Não me chega o verso por sorver. Não me chega chegar onde não quero, quando meu viajar é não parar, é seguir quem sonho, pelos sinais de quem sou, seguir meu tempo, na procura de um verso por sentir. A noite será quem sonho ser. Um dia. Agora, não. Aqui, na solidão de um sítio que não sei, onde, na cumplicidade das coisas que não posso dizer, sinto que, estando, não sou inteiro e que, preso no sonho, vou fingindo que não sou a solidão do tempo que não sei e que, dentro de mim, me dará, por fim, o breve lugar do tal tempo que não tenho. Sim, eu sei, que duvido até de quem, na verdade, sou. Que, na espera do tempo para onde vou e de quem sou, trago, em verso por fazer, a corrente de um silêncio que me sorve. Há um curso que não para, um rio que, dentro de mim, além de mim, me dá o frenesim da espera, onde verto, no breve de um verso que não chega. Que sinto ser, em qualquer encruzilhada, num qualquer lugar, o signo que me trará a doce espera.
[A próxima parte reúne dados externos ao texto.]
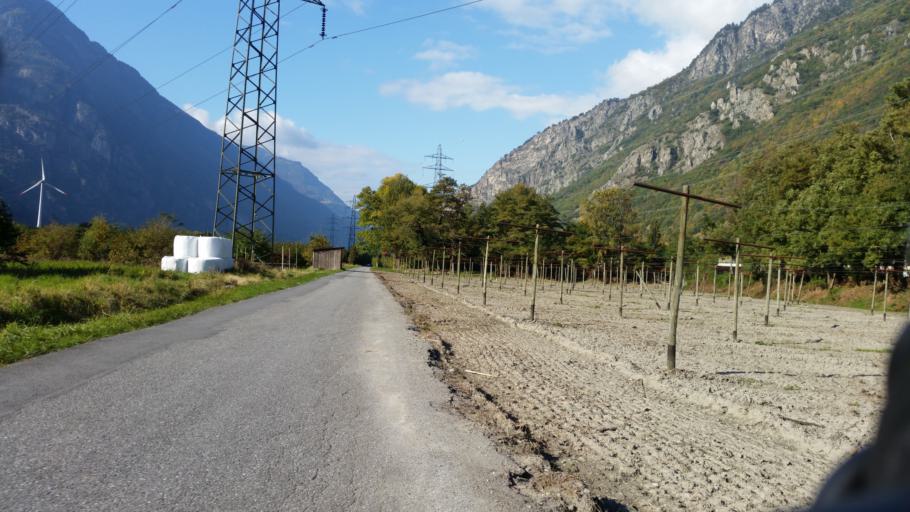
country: CH
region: Valais
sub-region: Martigny District
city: Martigny-Ville
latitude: 46.1195
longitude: 7.0667
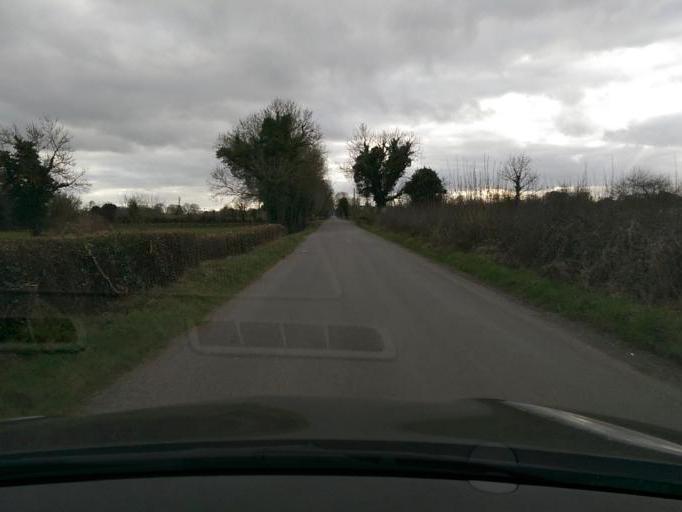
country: IE
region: Leinster
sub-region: Uibh Fhaili
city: Ferbane
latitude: 53.3658
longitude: -7.8435
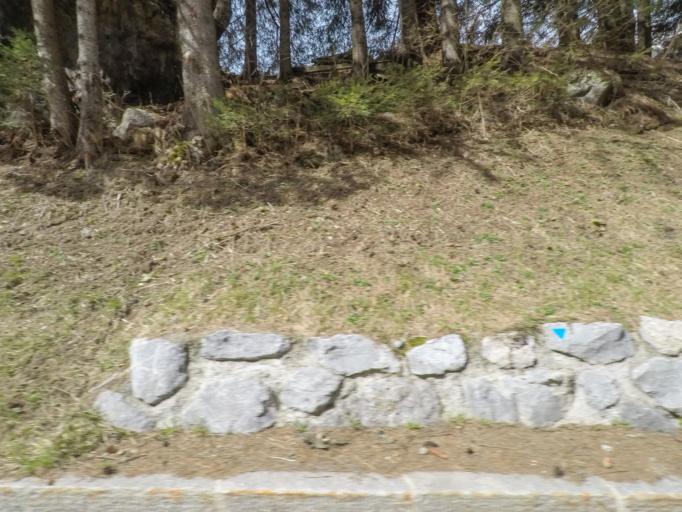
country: CH
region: Valais
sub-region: Saint-Maurice District
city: Salvan
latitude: 46.0376
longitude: 6.9368
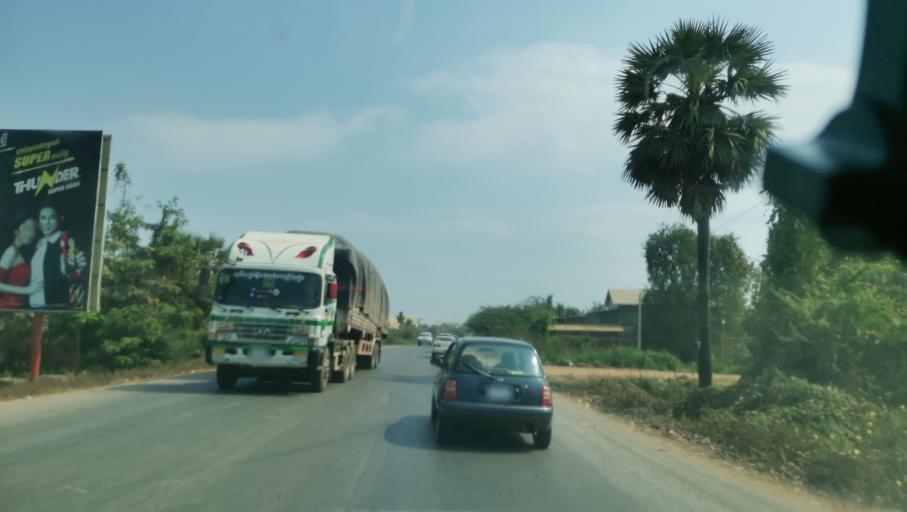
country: KH
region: Battambang
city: Battambang
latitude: 13.0726
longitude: 103.1703
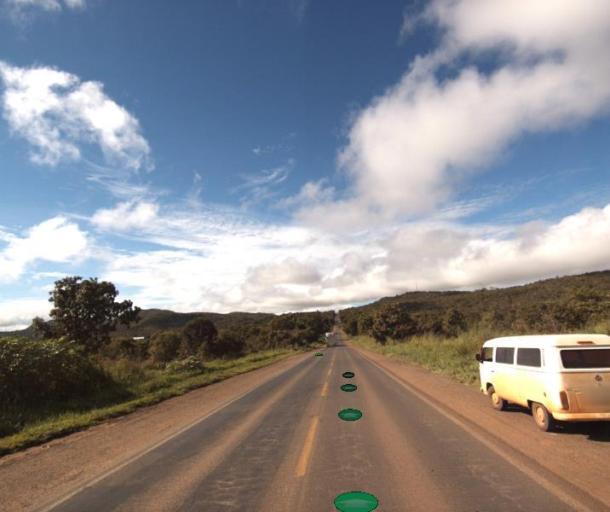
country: BR
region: Goias
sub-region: Uruacu
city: Uruacu
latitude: -14.5485
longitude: -49.1603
Sim, eu sei, tenho a certeza de saber que amanhã serei e não serei. E que um dia, com certeza, de um momento para o outro, deixarei de ser, quando, em verso, detiver quem sonho, quando, na estreita singeleza de meu sonho, eu puder, um dia, voltar a conjugar-me. Agora, não. Me falta o pedaço de terra que me dá ser, onde poderei suster a âncora que me dá esperança, o rosto de quem, olhando o sol de frente, pode ainda ser a sua espera. Sim, eu sei, que num qualquer recanto acidentado, poderá chegar o aconchego, das mãos que me esperam sempre, Um pedaço de terra, um abrigado recanto, quando meu corpo, feito navio, puder, enfim, ser meu próprio fim, lavrando os sinais das flores que de mim nascerem. Quando, por entre searas, pelos sinais de um vento que semeei, puder dar ao tempo que há-de ser, as correntes da espera que me dão alento. E entre salinas e praias, uma terra de vento, uma terra de salga, varinas de xaile negro que já não há, memórias de pesca, casas feitas de conchas e um sol de inverno que vai limpando quem sou dos restos perdidos de um pedaço que apetece não esquecer. E o vento que pára de me dar sinal de um corpo que já não está aqui, de quem eu sou, este menino que ainda sou e que jamais deixarei de ser. Por ti.